Since Arismendy Alcantara’s Cubs debut on July 9th, the Cubs has amassed a rather average record, going 14-15 in that span. While that doesn’t seem terribly good, there has been progress made. Lest we forget that it’s been nearly five years since the Cubs last finished above .500, so anything close to that is appealing. In that five week span, the Cubs have seen excellent performances from the supposed “future” of the organization. Javier Baez, Kyle Hendricks, Arismendy Alcantara, and Jake Arrieta have all impressed thus far, and with the September call-ups looming, we could see a few more exceptional outings yet.
If the Cubs can finish strong this year, it could bode well for the future, as we near the end of year three of the Theo plan. If everything goes to plan, the worst of it has passed. We have seen the 101 loss season in 2012, and we have made steady progress since then. In 2013, we saw the regression of Anthony Rizzo and Starlin Castro, which slowed the Cubs down, but they have since recovered nicely. And, in 2014, the Cubs have seen considerable progress.
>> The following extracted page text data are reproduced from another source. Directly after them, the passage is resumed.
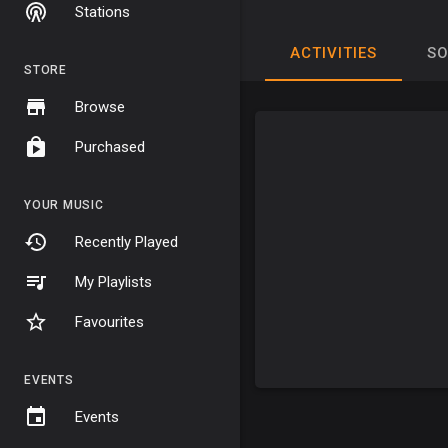
Stations
ACTIVITIES
S
STORE
Browse
Purchased
YOUR MUSIC
Recently Played
My Playlists
Favourites
EVENTS
Events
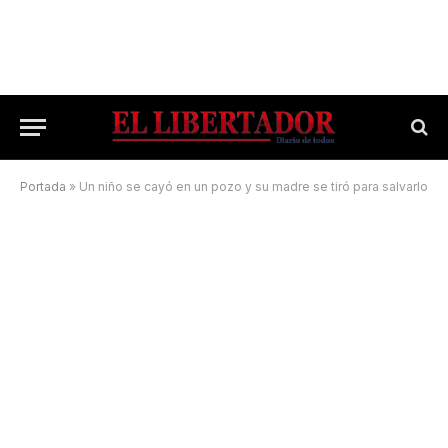
Portada
»
Un niño se cayó en un pozo y su madre se tiró para salvarlo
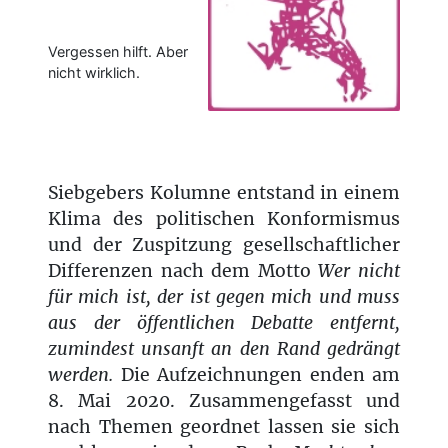
Vergessen hilft. Aber
nicht wirklich.
Siebgebers Kolumne entstand in einem
Klima des politischen Konformismus
und der Zuspitzung gesellschaftlicher
Differenzen nach dem Motto
Wer nicht
für mich ist, der ist gegen mich und muss
aus der öffentlichen Debatte entfernt,
zumindest unsanft an den Rand gedrängt
werden.
Die Aufzeichnungen enden am
8. Mai 2020. Zusammengefasst und
nach Themen geordnet lassen sie sich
While it was all but certain Jeff Samardzjia would leave the core group, what was unexpected was the haul the Cubs received. The Cubs farm system has been criticized by some for being too position player-centric; however, whatever pitchers have surfaced from the farm have been superb. Kyle Hendricks has been a revelation. After being called up following the Samardzjia deal, Hendricks has turned some heads, perhaps setting up a position in the rotation for years to come. Tsuyoshi Wada, while unlikely to be featured down the line, has been a key part of the Cubs rotation.
The Position Players
So far this year, we have experienced “Mendy-Mania”, which lasted up until “Baez-Mania” started up a few weeks ago. When Alcantara made his major league debut last month, it symbolized more than just the end of Darwin Barney, it symbolized the beginning of the future for the Cubs. Alcantara was the first of the big-name prospects to make his major league debut, and he has been effective. Perhaps more sure-handed than Javier Baez, Alcantara is a bit more contact-driven. Baez-Mania has dominated Wrigleyville, and will likely do so until the end of the year.
Baez has tremendous power, which is generated by the violent hack he takes. So far, he has been quite literally, hit or miss. Out of his 41 at bats, 17 have been either a homerun, or a strikeout. He still hasn’t taken a walk, but he’s only 20, so there’s plenty of development left. The anchors of the position players, Anthony Rizzo and Starlin Castro have both recovered from poor 2013 seasons, and were both selected to play in the All-Star Game.
So, yes, the Cubs seem destined to lose 90+ games, but all is not lost. With the purging of bad contracts, and the rise of bright prospects, the future is bright at 1060 W. Addison. If the current core of prospects can continue to perform at a high level, 2015 may be a winning season (the first since 2009). The dark days have passed, and the Cubs are getting ready to compete down the road. Of course, we cannot crush our prospects with our high expectations, we must be patient.